THUMBS DOWN I have a brown mark on my thumb that looks irregular. I know it’s not a birthmark because it only appeared recently. From what I’ve read online, irregular marks that aren’t round, and have sharp edges may be a sign of melanoma. At the same time however, this brown mark is not getting any bigger, and has remained the same size for over a year. In your opinion, do you think my mark is malignant, and should I visit a dermatologist?
PW, Section 16
Yes, for safety I would strongly advise you to see a dermatologist to have this pigmented lesion checked out. It has an irregular edge, and it is a newly appeared lesion, so the possibility of it being a malignant melanoma cannot be excluded.
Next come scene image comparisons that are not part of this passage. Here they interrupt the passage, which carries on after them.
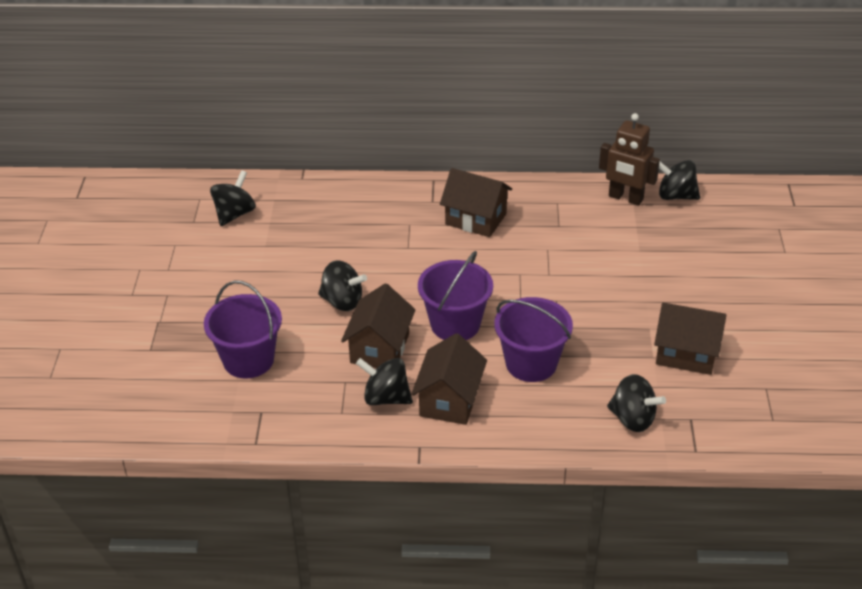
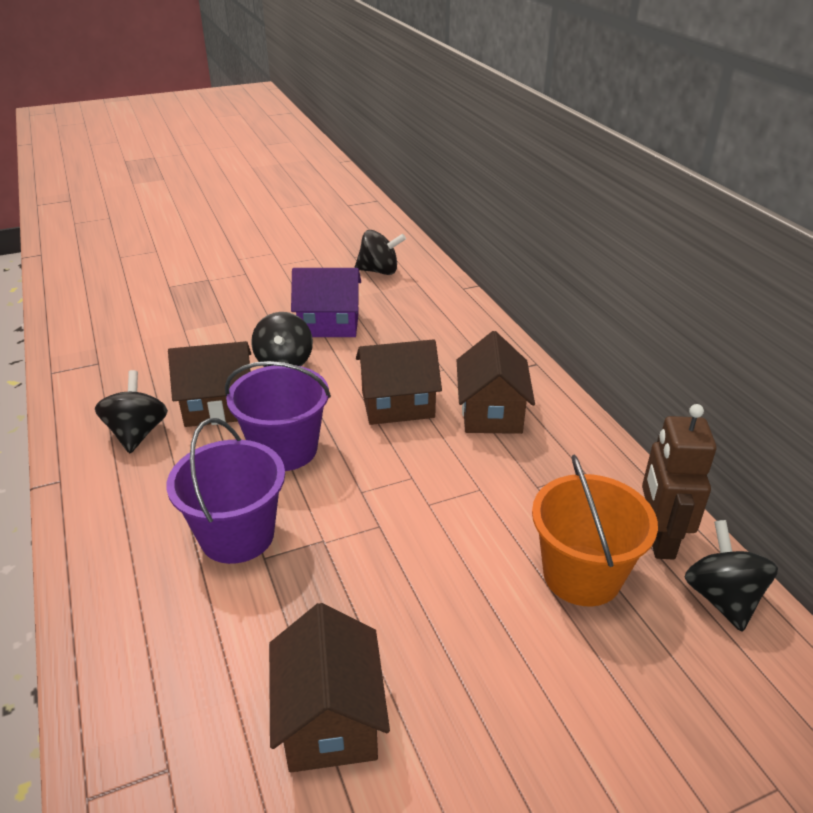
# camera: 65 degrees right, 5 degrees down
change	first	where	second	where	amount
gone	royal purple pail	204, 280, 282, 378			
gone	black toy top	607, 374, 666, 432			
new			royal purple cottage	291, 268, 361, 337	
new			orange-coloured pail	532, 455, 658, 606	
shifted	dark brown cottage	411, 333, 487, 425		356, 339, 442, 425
An excisional biopsy can be considered for a more accurate histological diagnosis.
BRINGING SEXY BACK My boyfriend is thinking of getting a large back tattoo, but he also suffers from acne on his back. In your opinion, will it be safe for him to have his skin tattooed since his back acne is still present? Please advise.
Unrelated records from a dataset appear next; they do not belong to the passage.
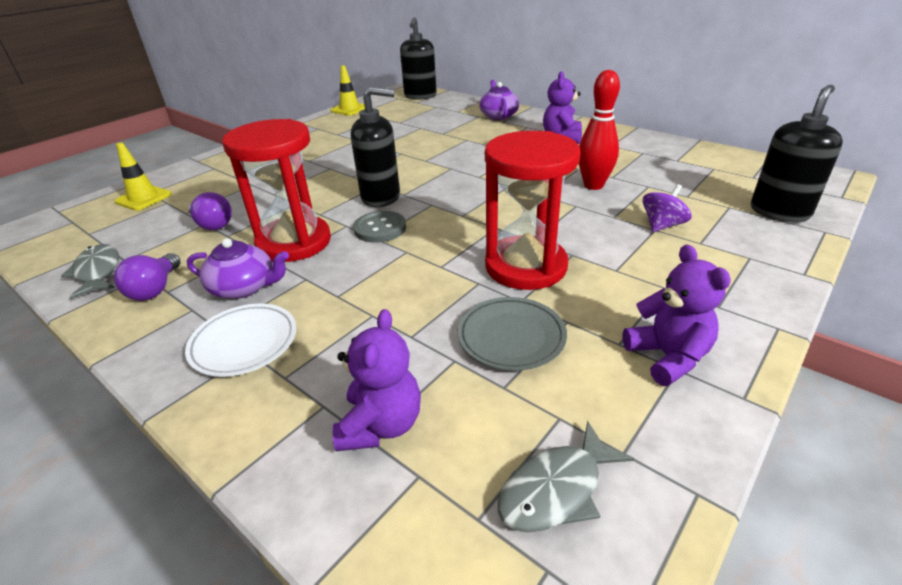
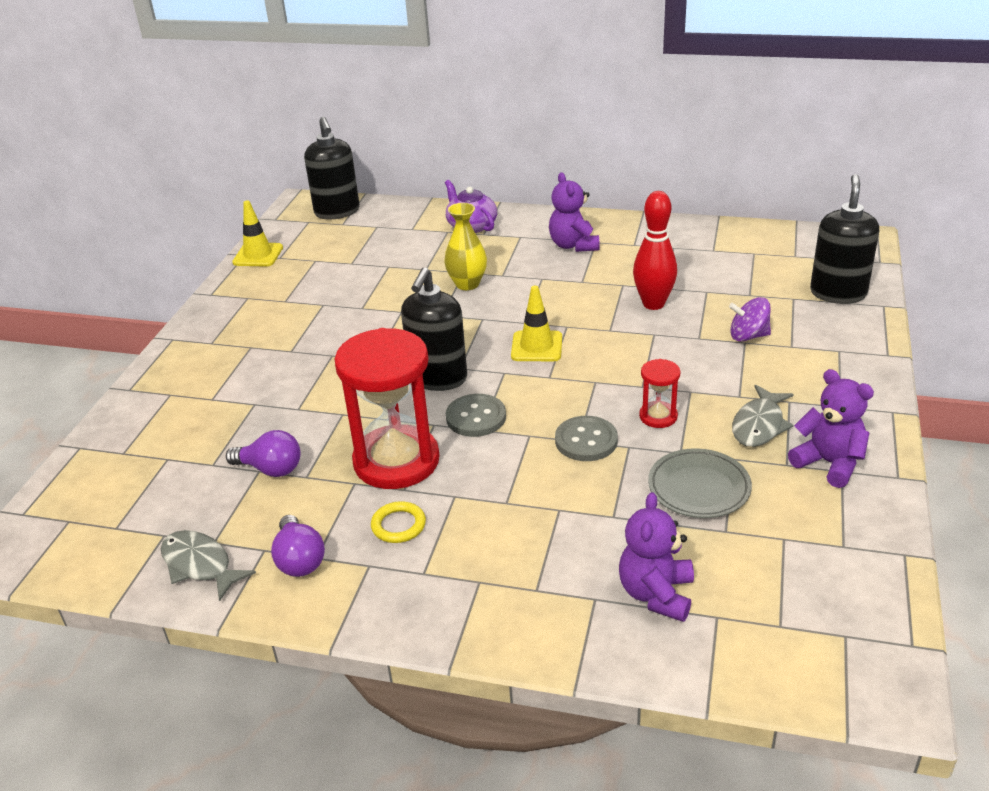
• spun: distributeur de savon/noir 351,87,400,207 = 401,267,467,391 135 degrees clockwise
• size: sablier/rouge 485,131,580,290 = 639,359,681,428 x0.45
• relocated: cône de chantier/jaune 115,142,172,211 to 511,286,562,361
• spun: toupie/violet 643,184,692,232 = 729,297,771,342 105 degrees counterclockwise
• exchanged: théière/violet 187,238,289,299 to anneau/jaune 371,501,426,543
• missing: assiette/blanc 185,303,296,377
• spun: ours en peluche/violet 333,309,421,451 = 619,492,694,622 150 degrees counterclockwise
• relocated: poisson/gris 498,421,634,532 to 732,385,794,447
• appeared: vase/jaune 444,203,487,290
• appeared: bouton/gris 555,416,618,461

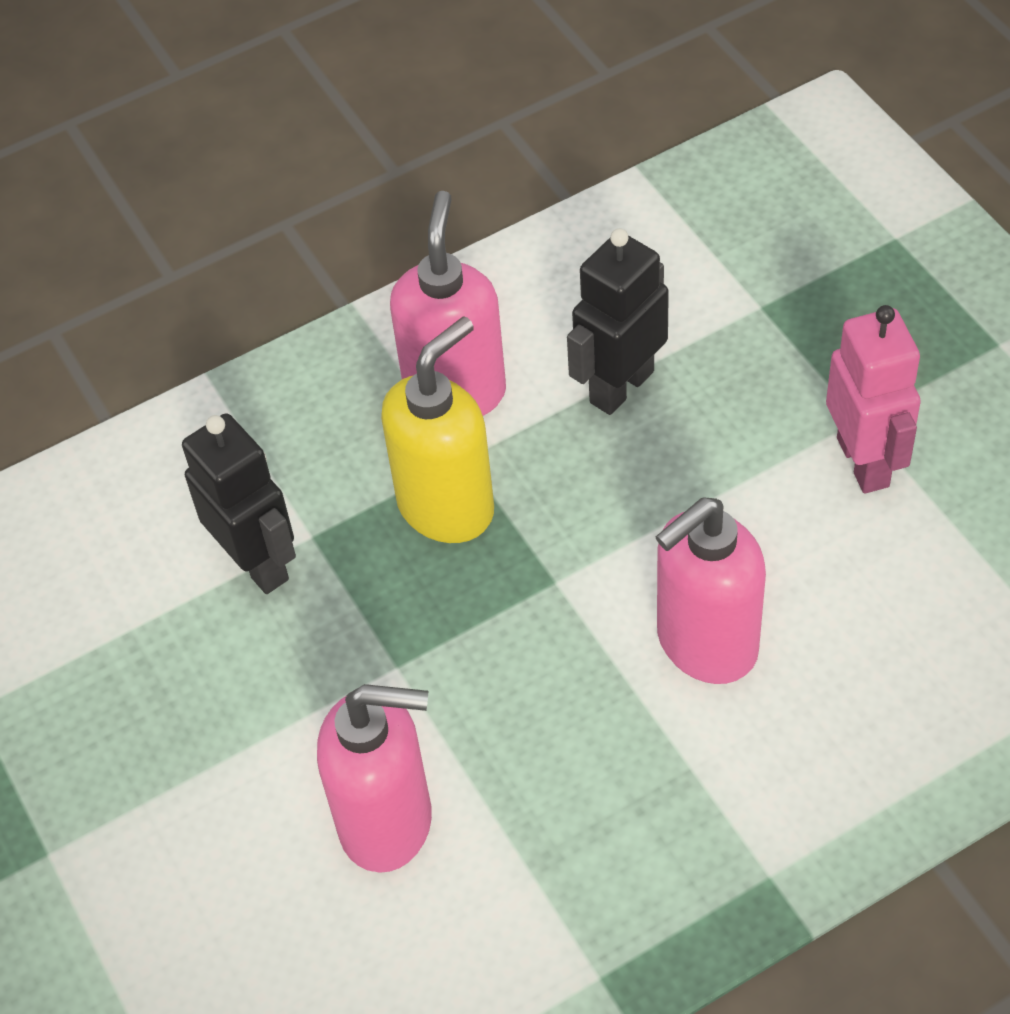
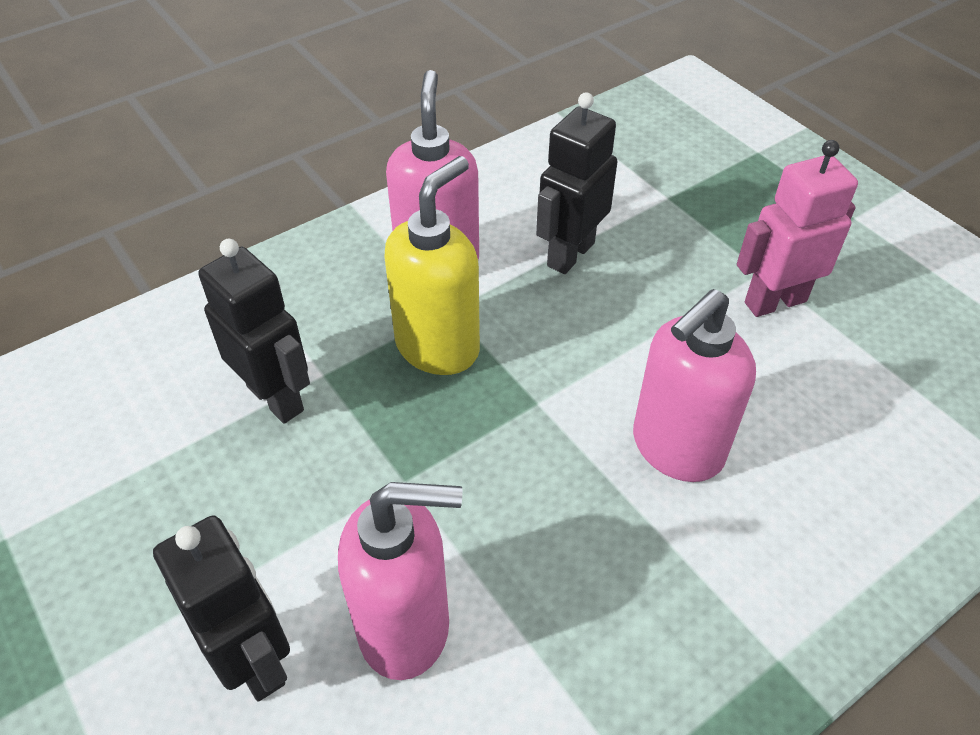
• spun: robot/rose 826,305,921,494 = 737,140,858,317 90 degrees counterclockwise
• appeared: robot/noir 153,515,290,702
I would advise that your boyfriend see a dermatologist to have his back acne treated first before having his tattoo done. The reasons being, firstly, there is an increased chance of infection especially when the tattooing is done on an area of skin with active pustular or infected acnes. Secondly, irregular uptake of tattoo dyes may occur when it is performed over an area of inflamed skin with active acne. Thirdly, subsequent healing and scarring of acne may lead to distortion of tattoo pictures.
A CHANGE WON’T DO YOU GOOD I am a 28-year-old professional with normal skin. Since I have good skin, I don’t really pay attention to skincare brands, and use whatever is available, or on sale. While most products have worked perfectly fine, I recently suffered a bout of itchy, red skin after using one of my current skincare products. Because I’m not sure which specific product is causing the sensitivity, I’ve stopped my entire skincare routine till my skin calms down. In your opinion, do I need to always stick to the same types or brands of skincare that work for my skin? If yes, why is this important?
You have done the right thing by temporarily stopping all your skin care products till everything calms down. You can then gradually reintroduce your usual skincare products one by one so that it will be easier for you to know which particular item of skincare product you might be sensitive to. If you have a history of adverse skin reactions to skincare products, then it makes sense to stick to a particular brand of skincare products that has been working well for your skin without problems. Venturing into a new brand with different ingredients increases the chance of having adverse skin reactions. You may consider consulting a dermatologist for advice on skincare with regard to suitable ingredients for you. Skin patch tests for common skin allergens may be considered if you want to have a better understanding of which substance your skin may be sensitive to.